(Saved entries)
§ §

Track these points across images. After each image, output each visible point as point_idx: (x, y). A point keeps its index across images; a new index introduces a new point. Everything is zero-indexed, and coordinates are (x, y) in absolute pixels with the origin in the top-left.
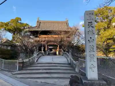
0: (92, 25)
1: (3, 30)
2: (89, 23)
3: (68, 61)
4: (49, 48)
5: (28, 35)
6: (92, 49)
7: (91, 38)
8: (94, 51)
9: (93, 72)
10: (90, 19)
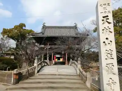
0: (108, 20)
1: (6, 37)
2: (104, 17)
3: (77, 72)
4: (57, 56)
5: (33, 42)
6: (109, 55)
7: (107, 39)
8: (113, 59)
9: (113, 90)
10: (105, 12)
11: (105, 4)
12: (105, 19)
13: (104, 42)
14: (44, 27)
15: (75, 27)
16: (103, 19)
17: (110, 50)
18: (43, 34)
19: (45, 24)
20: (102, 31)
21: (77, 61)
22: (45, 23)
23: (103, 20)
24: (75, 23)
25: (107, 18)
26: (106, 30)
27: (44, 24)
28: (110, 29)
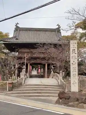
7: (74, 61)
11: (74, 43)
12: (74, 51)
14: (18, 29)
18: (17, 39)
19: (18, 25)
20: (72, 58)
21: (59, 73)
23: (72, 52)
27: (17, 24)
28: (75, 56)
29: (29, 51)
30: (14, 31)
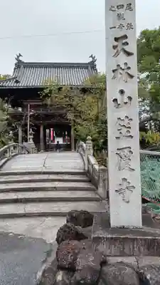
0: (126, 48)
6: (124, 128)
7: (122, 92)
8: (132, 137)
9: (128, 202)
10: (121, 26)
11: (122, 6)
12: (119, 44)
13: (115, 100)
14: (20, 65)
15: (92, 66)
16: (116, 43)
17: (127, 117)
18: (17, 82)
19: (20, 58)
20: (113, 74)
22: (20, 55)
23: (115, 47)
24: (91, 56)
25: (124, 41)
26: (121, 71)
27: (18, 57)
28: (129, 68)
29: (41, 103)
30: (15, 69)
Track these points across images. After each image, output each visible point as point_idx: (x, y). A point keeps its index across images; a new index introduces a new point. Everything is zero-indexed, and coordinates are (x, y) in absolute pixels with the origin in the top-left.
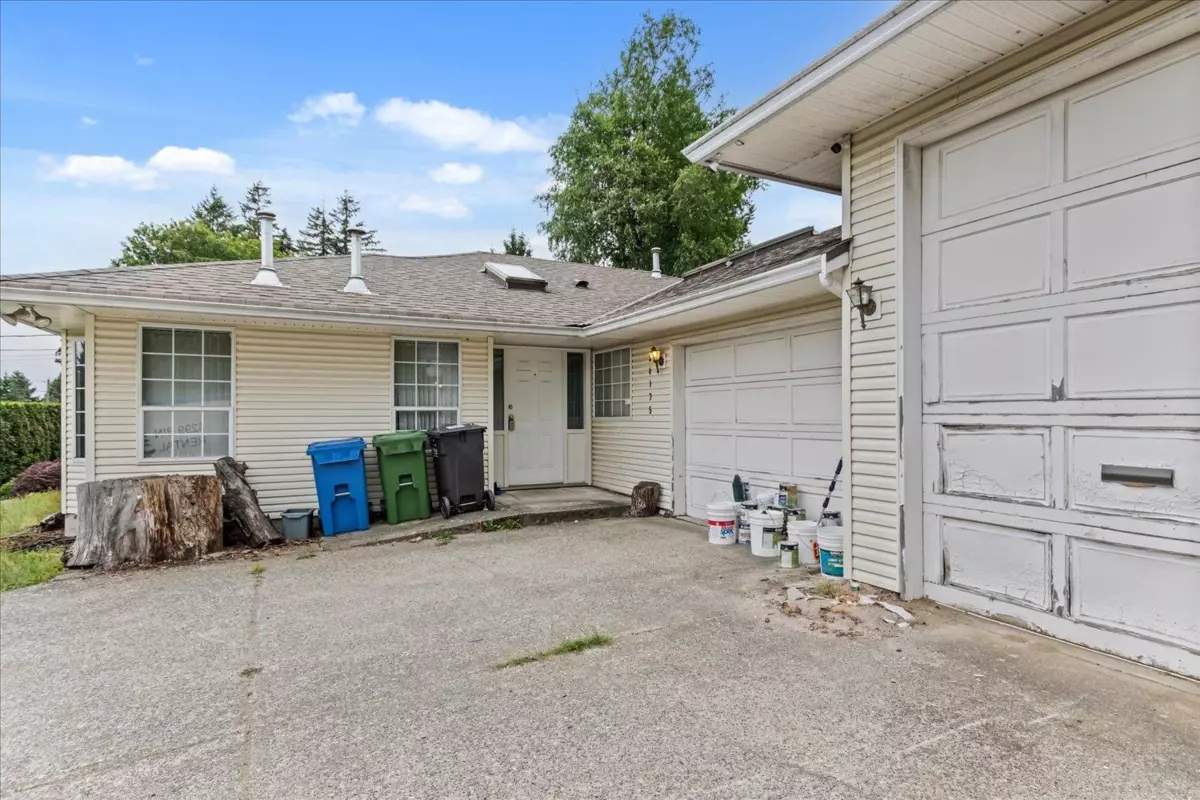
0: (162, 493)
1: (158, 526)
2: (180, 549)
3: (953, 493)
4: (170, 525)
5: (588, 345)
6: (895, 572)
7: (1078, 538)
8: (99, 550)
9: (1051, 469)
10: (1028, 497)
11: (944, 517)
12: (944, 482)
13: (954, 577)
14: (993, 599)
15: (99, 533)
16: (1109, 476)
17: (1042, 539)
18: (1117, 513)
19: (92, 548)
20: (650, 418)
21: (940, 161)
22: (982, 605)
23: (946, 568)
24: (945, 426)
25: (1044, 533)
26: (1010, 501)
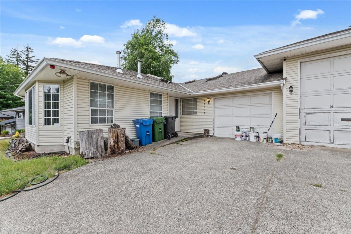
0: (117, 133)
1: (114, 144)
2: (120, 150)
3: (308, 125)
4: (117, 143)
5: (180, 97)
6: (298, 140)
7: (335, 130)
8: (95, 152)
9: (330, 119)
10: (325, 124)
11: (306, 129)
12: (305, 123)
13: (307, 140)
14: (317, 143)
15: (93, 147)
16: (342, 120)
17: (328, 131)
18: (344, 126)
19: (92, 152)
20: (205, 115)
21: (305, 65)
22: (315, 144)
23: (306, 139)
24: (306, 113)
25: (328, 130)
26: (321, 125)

§ §

## Activity
Write out again, word for word, the part of the material that opens with its first line and closes with the line containing "30: (15, 69)", including both of those lines, and leave the pictures out of your answer.

## Your response
Track these points across images. After each image, output each visible point as point_idx: (x, y). A point keeps its index across images; a new index introduces a new point. Everything is zero-indexed, and coordinates are (x, y) in absolute pixels with the origin in the top-left.
0: (92, 25)
1: (3, 30)
2: (89, 23)
3: (68, 61)
4: (49, 48)
5: (28, 35)
6: (92, 49)
7: (91, 38)
8: (94, 51)
9: (93, 72)
10: (90, 19)
0: (108, 20)
1: (6, 37)
2: (104, 17)
3: (77, 72)
4: (57, 56)
5: (33, 42)
6: (109, 55)
7: (107, 39)
8: (113, 59)
9: (113, 90)
10: (105, 12)
11: (105, 4)
12: (105, 19)
13: (104, 42)
14: (44, 27)
15: (75, 27)
16: (103, 19)
17: (110, 50)
18: (43, 34)
19: (45, 24)
20: (102, 31)
21: (77, 61)
22: (45, 23)
23: (103, 20)
24: (75, 23)
25: (107, 18)
26: (106, 30)
27: (44, 24)
28: (110, 29)
7: (74, 61)
11: (74, 43)
12: (74, 51)
14: (18, 29)
18: (17, 39)
19: (18, 25)
20: (72, 58)
21: (59, 73)
23: (72, 52)
27: (17, 24)
28: (75, 56)
29: (29, 51)
30: (14, 31)
0: (126, 48)
6: (124, 128)
7: (122, 92)
8: (132, 137)
9: (128, 202)
10: (121, 26)
11: (122, 6)
12: (119, 44)
13: (115, 100)
14: (20, 65)
15: (92, 66)
16: (116, 43)
17: (127, 117)
18: (17, 82)
19: (20, 58)
20: (113, 74)
22: (20, 55)
23: (115, 47)
24: (91, 56)
25: (124, 41)
26: (121, 71)
27: (18, 57)
28: (129, 68)
29: (41, 103)
30: (15, 69)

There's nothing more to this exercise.